_Texto de lectura_.
--

Responde, máquina

Yolanda Román

Hace unos meses, un hombre llamado Jason Allen ganó un concurso de bellas artes en Estados Unidos con una obra generada por inteligencia artificial. Por supuesto, hubo polémica y desmesura. Algunos artistas vieron en este caso la destrucción del arte, pero lo más interesante de la controversia fue la postura orgullosa de Allen: la máquina no hizo el dibujo, hizo lo que él le pidió que hiciera. Todo el mérito era suyo, pues supo guiar a la inteligencia artificial a hacer lo que él había imaginado o deseado. Según esto, lo relevante no es lo que la máquina puede hacer, sino lo que podemos pedirle. No son las respuestas lo que importan, sino las preguntas.

En un mundo saturado de datos, se multiplican las herramientas de inteligencia artificial que nos prometen respuestas rápidas y, por tanto, más eficiencia, mayor productividad en la gestión del conocimiento y la información. Hay cada vez más aplicaciones y programas que facilitan significativamente las tareas de investigación y generación de contenidos, ahorrándonos tiempo y a veces hasta dinero.

Chatbots, asistentes virtuales, generadores de imágenes, softwares de traducción que ya están haciendo nuestra vida aparentemente más fácil, aunque no sean del todo rigurosos, seguros ni tampoco fiables.

En el tiempo que se tarda en leer estas líneas escritas, miles de estudiantes, profesores, abogados, diseñadores, periodistas, empresarios o artistas han pedido compulsivamente a una máquina que responda, redacte, desarrolle o invente algún contenido cualquiera, desde un cuento infantil hasta una demanda judicial o una necrológica, pasando por un trabajo de microbiología. Preguntamos cualquier cosa y recibimos respuestas inmediatas y cada vez más acertadas, aparentemente válidas, basadas en los millones de datos disponibles que sólo una máquina puede procesar a esa velocidad. Parece todo muy útil. ¿Lo es realmente?

Podemos pedirle a ChatGPT que escriba un poema de amor en una tarde de lluvia en Nueva York y seguramente nos sorprenderemos positivamente con el resultado, pero es fácil entender que estas herramientas son útiles no en función de sus respuestas, sino de nuestras preguntas. Preguntas sencillas recibirán respuestas adecuadas, pero ante preguntas sofisticadas la máquina no aguanta ni un asalto. ¿Cuántas personas habrán preguntado a una inteligencia artificial cómo terminar con la pobreza en el mundo? No lo he probado, pero es casi seguro que la respuesta de la máquina será vaga, insustancial y decepcionante.

--

_Consignas del ejercicio_.
1) Según el texto de lectura, ¿qué ganó Jason Allen con una obra generada por inteligencia artificial?
2) Indique si cada afirmación concuerda con el texto de lectura y cite las palabras que lo deciden: (a) Allen sostuvo que todo el mérito de la obra le correspondía a él. (b) Quien escribe el texto ha preguntado a una inteligencia artificial cómo terminar con la pobreza en el mundo. (c) Las herramientas mencionadas son del todo fiables.
3) Reescriba en forma de lista el párrafo del texto de lectura que comienza con «En un mundo saturado de datos», conservando sus datos principales.

_Filas seleccionadas_.
--

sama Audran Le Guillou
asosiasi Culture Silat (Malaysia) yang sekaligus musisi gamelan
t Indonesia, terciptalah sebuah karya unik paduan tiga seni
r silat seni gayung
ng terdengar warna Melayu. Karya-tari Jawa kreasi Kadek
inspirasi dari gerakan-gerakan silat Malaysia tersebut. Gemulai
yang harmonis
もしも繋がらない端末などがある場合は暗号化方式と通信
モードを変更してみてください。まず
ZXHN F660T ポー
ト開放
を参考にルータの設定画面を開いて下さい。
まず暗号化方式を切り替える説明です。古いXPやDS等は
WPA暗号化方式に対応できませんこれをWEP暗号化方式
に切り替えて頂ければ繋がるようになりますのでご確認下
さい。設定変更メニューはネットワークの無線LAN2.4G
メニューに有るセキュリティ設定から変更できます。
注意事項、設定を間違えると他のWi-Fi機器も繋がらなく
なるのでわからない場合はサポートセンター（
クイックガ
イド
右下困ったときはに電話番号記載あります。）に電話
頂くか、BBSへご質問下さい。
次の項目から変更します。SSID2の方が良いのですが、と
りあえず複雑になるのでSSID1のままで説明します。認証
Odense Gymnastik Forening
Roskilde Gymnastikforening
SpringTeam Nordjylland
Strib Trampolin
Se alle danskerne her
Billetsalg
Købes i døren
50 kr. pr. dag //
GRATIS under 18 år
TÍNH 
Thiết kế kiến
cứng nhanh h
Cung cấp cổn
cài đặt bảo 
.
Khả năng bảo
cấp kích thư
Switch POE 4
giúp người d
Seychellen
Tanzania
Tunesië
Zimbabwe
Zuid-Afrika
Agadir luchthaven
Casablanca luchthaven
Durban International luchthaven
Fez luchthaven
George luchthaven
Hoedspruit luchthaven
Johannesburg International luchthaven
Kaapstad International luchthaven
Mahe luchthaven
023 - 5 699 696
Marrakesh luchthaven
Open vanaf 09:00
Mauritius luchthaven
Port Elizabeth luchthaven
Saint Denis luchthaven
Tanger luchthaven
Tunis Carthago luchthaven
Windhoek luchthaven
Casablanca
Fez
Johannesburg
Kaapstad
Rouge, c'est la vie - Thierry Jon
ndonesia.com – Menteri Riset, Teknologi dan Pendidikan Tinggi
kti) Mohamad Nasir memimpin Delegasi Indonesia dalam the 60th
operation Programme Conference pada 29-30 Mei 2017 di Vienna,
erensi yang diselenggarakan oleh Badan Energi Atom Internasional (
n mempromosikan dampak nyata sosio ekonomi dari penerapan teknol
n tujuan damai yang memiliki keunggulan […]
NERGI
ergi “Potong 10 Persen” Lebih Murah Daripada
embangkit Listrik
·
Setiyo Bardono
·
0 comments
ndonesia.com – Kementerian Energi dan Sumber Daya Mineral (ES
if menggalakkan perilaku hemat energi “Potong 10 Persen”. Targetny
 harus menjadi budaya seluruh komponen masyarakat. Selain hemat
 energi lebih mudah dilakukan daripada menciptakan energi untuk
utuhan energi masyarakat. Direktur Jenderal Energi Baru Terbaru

--

_Respuestas del ejercicio_.
1) Un concurso de bellas artes en Estados Unidos.

2)
(a) Sí: «Todo el mérito era suyo».
(b) No: «No lo he probado».
(c) No: «aunque no sean del todo rigurosos, seguros ni tampoco fiables».

3)
- En un mundo saturado de datos se multiplican las herramientas de inteligencia artificial.
- Prometen respuestas rápidas y, con ello, más eficiencia y productividad en la gestión del conocimiento y la información.
- Cada vez más aplicaciones y programas facilitan la investigación y la generación de contenidos.
- Ahorran tiempo y, a veces, dinero.